(Camera settings data)
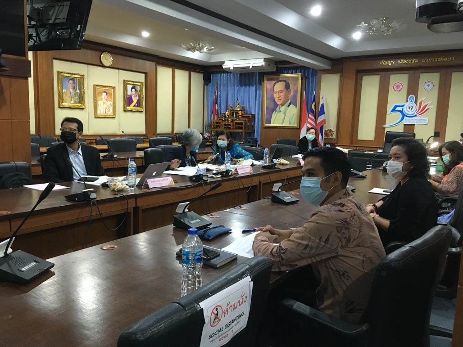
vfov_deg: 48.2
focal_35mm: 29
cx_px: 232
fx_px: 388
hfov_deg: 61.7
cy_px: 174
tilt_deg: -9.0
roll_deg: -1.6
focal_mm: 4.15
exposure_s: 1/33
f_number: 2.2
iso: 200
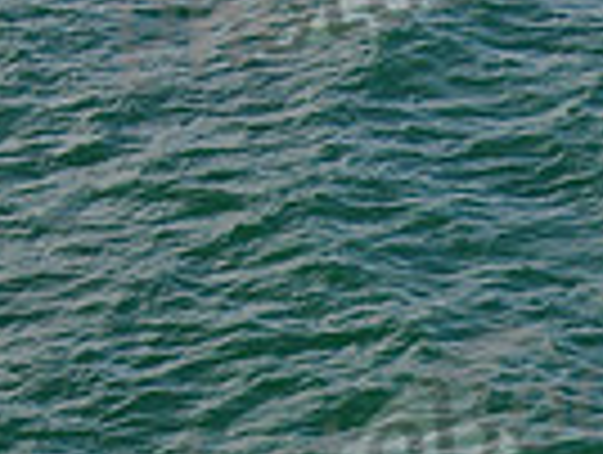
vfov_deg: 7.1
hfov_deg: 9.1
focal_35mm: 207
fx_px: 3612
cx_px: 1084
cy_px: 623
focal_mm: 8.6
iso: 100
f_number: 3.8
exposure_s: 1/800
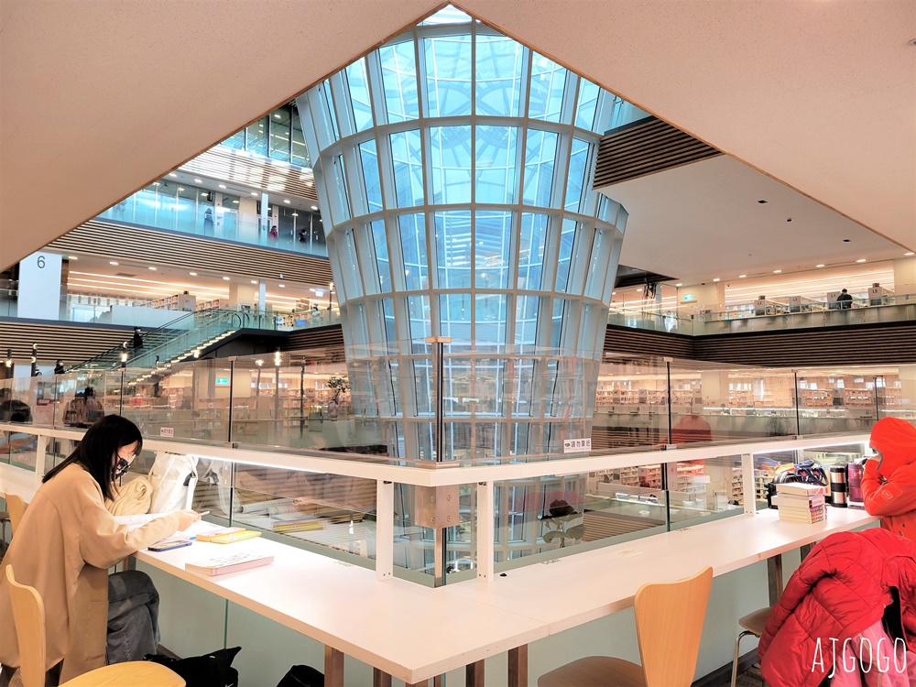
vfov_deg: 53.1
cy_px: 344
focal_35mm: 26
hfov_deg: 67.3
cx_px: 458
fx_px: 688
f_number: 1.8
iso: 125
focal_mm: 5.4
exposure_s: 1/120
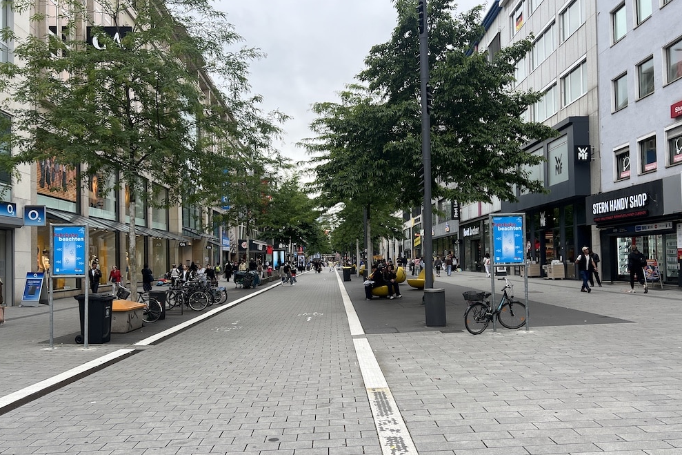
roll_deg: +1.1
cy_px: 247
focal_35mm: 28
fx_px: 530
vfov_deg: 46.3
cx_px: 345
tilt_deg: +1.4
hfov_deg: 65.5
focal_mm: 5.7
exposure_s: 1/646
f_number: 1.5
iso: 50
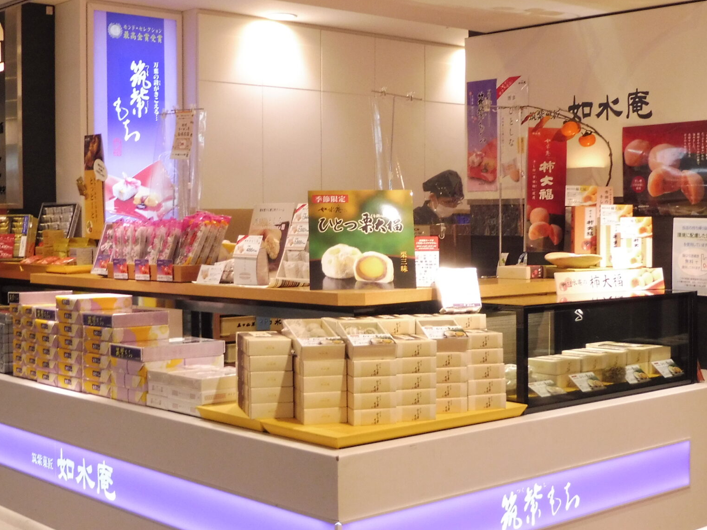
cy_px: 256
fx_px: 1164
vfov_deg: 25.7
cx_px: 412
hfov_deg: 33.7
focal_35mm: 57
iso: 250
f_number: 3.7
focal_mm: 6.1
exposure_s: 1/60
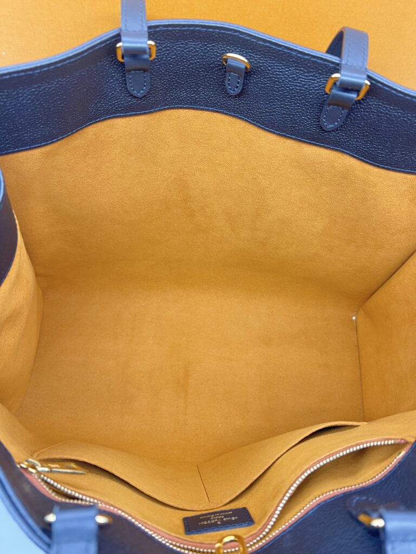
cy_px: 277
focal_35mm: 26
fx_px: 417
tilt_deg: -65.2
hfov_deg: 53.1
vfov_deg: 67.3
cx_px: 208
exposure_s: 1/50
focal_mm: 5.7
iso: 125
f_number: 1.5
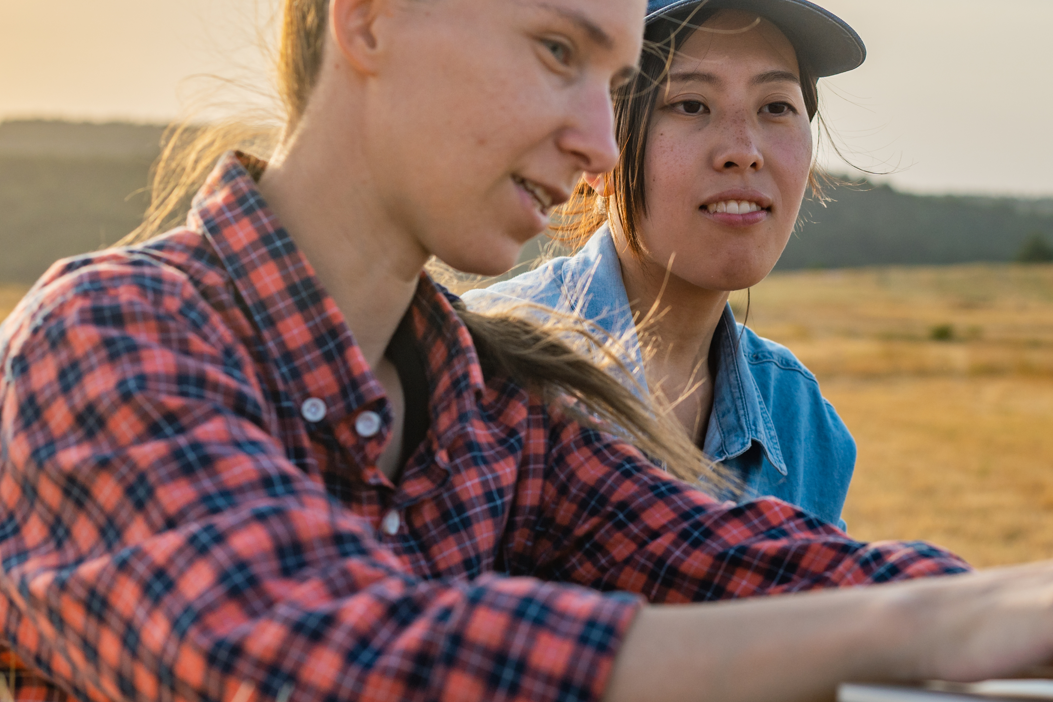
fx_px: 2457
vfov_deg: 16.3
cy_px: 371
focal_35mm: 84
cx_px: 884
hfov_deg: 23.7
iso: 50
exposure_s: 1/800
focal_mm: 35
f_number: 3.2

◆ WORK TASK:
Every record above, copied exactly and without a single picture, makes up the answer.

◆ RESPONSE:
vfov_deg: 48.2
focal_35mm: 29
cx_px: 232
fx_px: 388
hfov_deg: 61.7
cy_px: 174
tilt_deg: -9.0
roll_deg: -1.6
focal_mm: 4.15
exposure_s: 1/33
f_number: 2.2
iso: 200
vfov_deg: 7.1
hfov_deg: 9.1
focal_35mm: 207
fx_px: 3612
cx_px: 1084
cy_px: 623
focal_mm: 8.6
iso: 100
f_number: 3.8
exposure_s: 1/800
vfov_deg: 53.1
cy_px: 344
focal_35mm: 26
hfov_deg: 67.3
cx_px: 458
fx_px: 688
f_number: 1.8
iso: 125
focal_mm: 5.4
exposure_s: 1/120
roll_deg: +1.1
cy_px: 247
focal_35mm: 28
fx_px: 530
vfov_deg: 46.3
cx_px: 345
tilt_deg: +1.4
hfov_deg: 65.5
focal_mm: 5.7
exposure_s: 1/646
f_number: 1.5
iso: 50
cy_px: 256
fx_px: 1164
vfov_deg: 25.7
cx_px: 412
hfov_deg: 33.7
focal_35mm: 57
iso: 250
f_number: 3.7
focal_mm: 6.1
exposure_s: 1/60
cy_px: 277
focal_35mm: 26
fx_px: 417
tilt_deg: -65.2
hfov_deg: 53.1
vfov_deg: 67.3
cx_px: 208
exposure_s: 1/50
focal_mm: 5.7
iso: 125
f_number: 1.5
fx_px: 2457
vfov_deg: 16.3
cy_px: 371
focal_35mm: 84
cx_px: 884
hfov_deg: 23.7
iso: 50
exposure_s: 1/800
focal_mm: 35
f_number: 3.2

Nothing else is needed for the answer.